- Born: Evelyn Grace Victoria Edwards (1921–1959) 30 December 1921 Sale, Victoria
- Died: 13 June 2019 (aged 97) Melbourne, Victoria
- Occupation: Yogini
- Years active: 1960s—1990s
- Known for: The Family, a religious cult; Claim to be the reincarnation of Jesus;
- Criminal charges: Fraud
- Criminal penalty: A$5,000 fine
- Criminal status: Penalty paid
- Spouses: Lionel Harris ​ ​(m. 1941; died 1955)​; Michael Riley ​(sep. 1965)​; Bill Byrne ​ ​(m. 1978; died 2001)​;
- Children: 1 (natural); c. 14 improperly registered incl.
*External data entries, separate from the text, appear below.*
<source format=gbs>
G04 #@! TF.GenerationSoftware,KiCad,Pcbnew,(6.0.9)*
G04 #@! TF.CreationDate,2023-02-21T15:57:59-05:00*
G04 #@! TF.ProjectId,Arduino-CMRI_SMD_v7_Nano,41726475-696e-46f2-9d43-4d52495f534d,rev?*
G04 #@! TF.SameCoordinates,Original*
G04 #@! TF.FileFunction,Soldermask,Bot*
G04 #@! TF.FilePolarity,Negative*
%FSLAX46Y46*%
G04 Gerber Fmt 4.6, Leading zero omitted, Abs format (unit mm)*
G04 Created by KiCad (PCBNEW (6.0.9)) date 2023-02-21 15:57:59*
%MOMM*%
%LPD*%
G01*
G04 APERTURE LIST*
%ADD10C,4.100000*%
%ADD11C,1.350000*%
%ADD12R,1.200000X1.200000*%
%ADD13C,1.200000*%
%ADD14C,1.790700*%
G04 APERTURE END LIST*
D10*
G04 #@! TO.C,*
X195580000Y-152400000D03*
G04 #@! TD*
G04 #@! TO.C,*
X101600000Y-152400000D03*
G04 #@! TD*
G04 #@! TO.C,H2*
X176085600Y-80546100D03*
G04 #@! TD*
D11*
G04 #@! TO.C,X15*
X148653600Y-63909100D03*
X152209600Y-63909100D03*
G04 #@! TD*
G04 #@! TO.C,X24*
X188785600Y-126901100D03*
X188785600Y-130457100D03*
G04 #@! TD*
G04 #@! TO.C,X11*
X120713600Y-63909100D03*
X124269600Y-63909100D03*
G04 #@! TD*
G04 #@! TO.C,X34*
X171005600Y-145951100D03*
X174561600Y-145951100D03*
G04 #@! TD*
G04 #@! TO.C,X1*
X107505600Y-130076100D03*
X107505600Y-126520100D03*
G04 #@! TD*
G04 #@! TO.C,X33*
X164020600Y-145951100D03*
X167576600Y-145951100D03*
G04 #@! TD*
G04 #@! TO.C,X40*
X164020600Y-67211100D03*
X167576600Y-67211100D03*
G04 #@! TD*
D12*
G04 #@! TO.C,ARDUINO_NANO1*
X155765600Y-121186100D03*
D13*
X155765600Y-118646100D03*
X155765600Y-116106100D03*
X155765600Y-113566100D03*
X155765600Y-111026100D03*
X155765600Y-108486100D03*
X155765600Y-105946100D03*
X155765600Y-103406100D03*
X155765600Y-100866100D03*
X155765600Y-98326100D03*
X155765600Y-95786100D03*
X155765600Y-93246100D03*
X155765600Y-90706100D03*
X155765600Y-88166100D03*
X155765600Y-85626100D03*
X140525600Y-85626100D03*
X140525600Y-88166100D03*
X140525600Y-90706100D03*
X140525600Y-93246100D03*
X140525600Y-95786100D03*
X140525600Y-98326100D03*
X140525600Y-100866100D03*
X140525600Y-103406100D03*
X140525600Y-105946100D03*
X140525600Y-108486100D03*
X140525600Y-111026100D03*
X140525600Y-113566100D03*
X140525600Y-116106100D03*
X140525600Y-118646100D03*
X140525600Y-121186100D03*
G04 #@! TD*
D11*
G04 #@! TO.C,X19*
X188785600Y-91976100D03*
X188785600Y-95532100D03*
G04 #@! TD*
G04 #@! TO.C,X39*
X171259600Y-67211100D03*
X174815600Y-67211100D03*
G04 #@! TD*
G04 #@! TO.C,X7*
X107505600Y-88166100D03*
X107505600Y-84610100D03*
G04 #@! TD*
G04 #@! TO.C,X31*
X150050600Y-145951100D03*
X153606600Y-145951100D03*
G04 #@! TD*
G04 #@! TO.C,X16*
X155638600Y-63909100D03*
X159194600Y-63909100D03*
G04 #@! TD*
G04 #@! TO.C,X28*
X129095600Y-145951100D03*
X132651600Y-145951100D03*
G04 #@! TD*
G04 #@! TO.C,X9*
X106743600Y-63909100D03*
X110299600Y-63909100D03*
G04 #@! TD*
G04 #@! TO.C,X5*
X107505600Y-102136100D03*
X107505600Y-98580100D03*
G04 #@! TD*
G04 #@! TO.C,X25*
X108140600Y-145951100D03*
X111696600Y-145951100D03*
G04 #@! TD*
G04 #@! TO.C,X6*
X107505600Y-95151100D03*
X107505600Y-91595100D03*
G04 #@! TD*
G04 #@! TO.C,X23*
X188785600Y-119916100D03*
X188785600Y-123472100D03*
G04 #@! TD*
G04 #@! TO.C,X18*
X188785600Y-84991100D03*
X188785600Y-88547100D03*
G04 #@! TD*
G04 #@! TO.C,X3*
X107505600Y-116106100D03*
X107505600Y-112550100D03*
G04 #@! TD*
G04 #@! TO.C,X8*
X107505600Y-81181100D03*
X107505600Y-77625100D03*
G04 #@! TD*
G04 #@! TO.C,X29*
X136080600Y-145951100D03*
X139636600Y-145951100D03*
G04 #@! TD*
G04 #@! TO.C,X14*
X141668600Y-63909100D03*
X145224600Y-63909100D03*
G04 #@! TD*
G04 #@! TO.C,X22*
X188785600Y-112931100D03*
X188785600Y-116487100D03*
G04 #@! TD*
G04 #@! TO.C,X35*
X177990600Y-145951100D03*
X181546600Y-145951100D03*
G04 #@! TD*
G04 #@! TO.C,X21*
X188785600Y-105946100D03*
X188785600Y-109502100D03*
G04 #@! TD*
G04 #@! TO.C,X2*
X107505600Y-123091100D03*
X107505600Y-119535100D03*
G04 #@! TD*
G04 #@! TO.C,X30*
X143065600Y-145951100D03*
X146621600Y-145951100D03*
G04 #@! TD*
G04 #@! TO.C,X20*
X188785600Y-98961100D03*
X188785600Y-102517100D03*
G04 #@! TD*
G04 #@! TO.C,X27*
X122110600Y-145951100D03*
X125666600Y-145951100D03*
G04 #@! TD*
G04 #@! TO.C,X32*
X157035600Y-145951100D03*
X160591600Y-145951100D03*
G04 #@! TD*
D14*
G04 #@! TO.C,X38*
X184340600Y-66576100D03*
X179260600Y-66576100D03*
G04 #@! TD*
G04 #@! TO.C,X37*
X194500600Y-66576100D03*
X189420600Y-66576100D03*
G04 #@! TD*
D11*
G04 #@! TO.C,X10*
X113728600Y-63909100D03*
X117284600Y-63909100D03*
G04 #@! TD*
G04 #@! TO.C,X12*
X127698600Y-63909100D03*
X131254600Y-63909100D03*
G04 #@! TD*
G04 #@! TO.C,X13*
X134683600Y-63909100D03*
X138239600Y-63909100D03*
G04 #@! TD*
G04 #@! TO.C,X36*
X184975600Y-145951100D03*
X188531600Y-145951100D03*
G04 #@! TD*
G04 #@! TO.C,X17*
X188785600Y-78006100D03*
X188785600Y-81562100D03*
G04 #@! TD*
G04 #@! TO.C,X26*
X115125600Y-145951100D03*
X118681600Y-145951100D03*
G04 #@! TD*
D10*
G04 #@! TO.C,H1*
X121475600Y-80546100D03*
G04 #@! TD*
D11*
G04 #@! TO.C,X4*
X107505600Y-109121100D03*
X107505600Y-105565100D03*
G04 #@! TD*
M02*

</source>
Sarah Moore;

= Anne Hamilton-Byrne =

Australian cult leader and yoga teacher (1921–2019)

Anne Hamilton-Byrne (30 December 1921 – 13 June 2019) was an Australian cult leader and yoga teacher, who founded The Family.

==Biography==
Born Evelyn Grace Victoria Edwards on 30 December 1921 in the Victorian town of Sale, she was the eldest of seven children in a working-class family. Her father, Ralph, a World War I veteran, was often absent, and her mother, Florence (née Hoile), a British-born woman who claimed to communicate with the dead, was intermittently hospitalized for mental health issues. Edwards spent part of her childhood in an orphanage.
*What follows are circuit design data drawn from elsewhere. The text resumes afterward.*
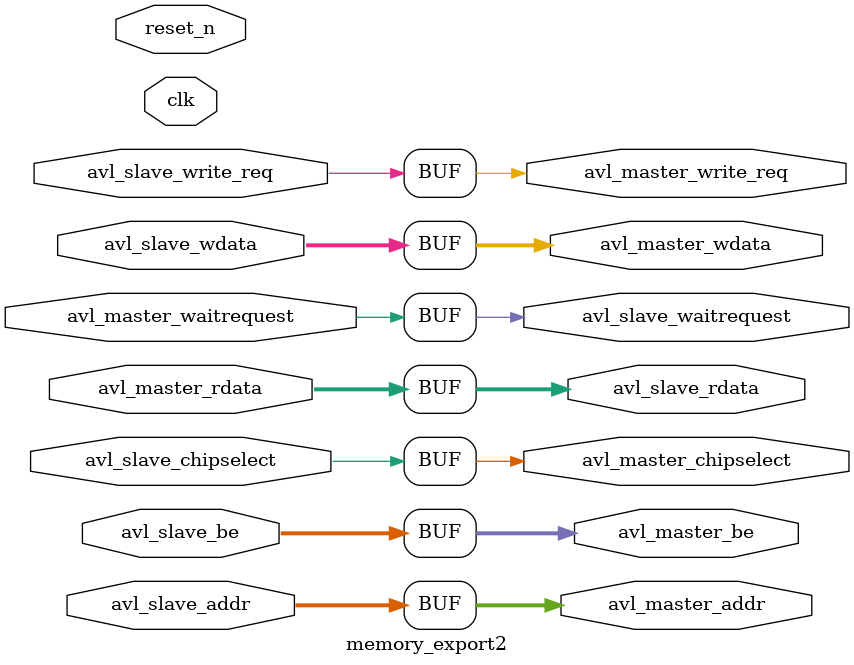
<source format=v>
module memory_export2 (
	
	clk,
	reset_n,
	
	avl_master_chipselect,
	avl_master_addr,
	avl_master_rdata,
	avl_master_wdata,
	avl_master_be,
	avl_master_write_req,
	avl_master_waitrequest,

	avl_slave_chipselect,
	avl_slave_addr,
	avl_slave_rdata,
	avl_slave_wdata,
	avl_slave_be,
	avl_slave_write_req,
	avl_slave_waitrequest
);

	// Parameters
	parameter ADDR_WIDTH   = 64;
	parameter DATA_WIDTH_M = 64;
	parameter BE_WIDTH_M	  = 8;
	parameter DATA_WIDTH_S = 64;
	parameter BE_WIDTH_S	  = 8;
	
	// Clock and reset
	input               clk;
	input               reset_n;

	// Master interface
	output               			avl_master_chipselect;                 //              avl.waitrequest_n
	output [ADDR_WIDTH-1:0]    avl_master_addr;                  //                 .address
	input  [DATA_WIDTH_M-1:0]  avl_master_rdata;                 //                 .readdata
	output [DATA_WIDTH_M-1:0]  avl_master_wdata;                 //                 .writedata
	output [BE_WIDTH_M-1:0]    avl_master_be;                    //                 .byteenable
	output              			avl_master_write_req;             //                 .write
	input						avl_master_waitrequest;
	
	// Slave Interface
	input             			avl_slave_chipselect;                  //              avl.waitrequest_n
	input  [ADDR_WIDTH-1:0]    avl_slave_addr;                  //                 .address
	output [DATA_WIDTH_S-1:0]  avl_slave_rdata;                 //                 .readdata
	input  [DATA_WIDTH_S-1:0]  avl_slave_wdata;                 //                 .writedata
	input  [BE_WIDTH_S-1:0]    avl_slave_be;                    //                 .byteenable
	input              			avl_slave_write_req;             //                 .write
	output						avl_slave_waitrequest;

assign avl_master_chipselect = avl_slave_chipselect;
assign avl_master_addr = avl_slave_addr;
assign avl_slave_waitrequest = avl_master_waitrequest;

generate if (DATA_WIDTH_S < DATA_WIDTH_M) begin
		assign avl_slave_rdata = avl_master_rdata[DATA_WIDTH_S-1:0];
		assign avl_master_wdata = {{DATA_WIDTH_M-DATA_WIDTH_S{1'b0}}, avl_slave_wdata};
		assign avl_master_be = {{BE_WIDTH_M-BE_WIDTH_S{1'b0}}, avl_slave_be};
	end
	else begin
		assign avl_slave_rdata = {{DATA_WIDTH_S-DATA_WIDTH_M{1'b0}}, avl_master_rdata};
		assign avl_master_wdata = avl_slave_wdata[DATA_WIDTH_M-1:0];
		assign avl_master_be = avl_slave_be[BE_WIDTH_M-1:0];
	end
endgenerate

assign avl_master_write_req = avl_slave_write_req;

endmodule

</source>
In 1941, she married Lionel Harris and had one biological child, Judith, who later sued her mother and settled in Britain before predeceasing her. Following Lionel Harris's death in a car accident in 1955, Edwards experienced grief, to which she attributed her spiritual awakening. She changed her name to Anne Hamilton in 1959.

Hamilton-Byrne married Michael Riley, a South African naval officer, in 1965, but the marriage ended. She later partnered with Bill Byrne, a British-born businessman, and they married in 1978, and he died in 2001.

Hamilton-Byrne began adopting children in the late 1960s, some of whom were improperly registered as her own. These children were subjected to strict control, including uniform haircuts and disciplinary measures such as physical punishment and restricted diets. During adolescence, some children underwent initiation involving LSD.

Under her leadership, "The Family" developed a belief system that combined elements of Christianity and Eastern religions, anticipating an imminent apocalypse. Hamilton-Byrne claimed to be the reincarnation of Jesus Christ, attracting followers including physicist Raynor Johnson, who identified as the reincarnation of John the Baptist. By the 1970s, the cult had over 500 members and accumulated significant financial resources, which Hamilton-Byrne used for personal expenses, including plastic surgery.

In 1987, a member of the cult, Sarah, aged 17, left and reported the group to authorities, resulting in a police raid and the removal of six children. In 1993, Hamilton-Byrne was convicted of fraud for falsifying birth registrations and fined A$5,000. She was not prosecuted for child abuse due to concerns about the children's capacity to testify. Diagnosed with dementia, Hamilton-Byrne remained committed to her role within the cult until her death in 2019.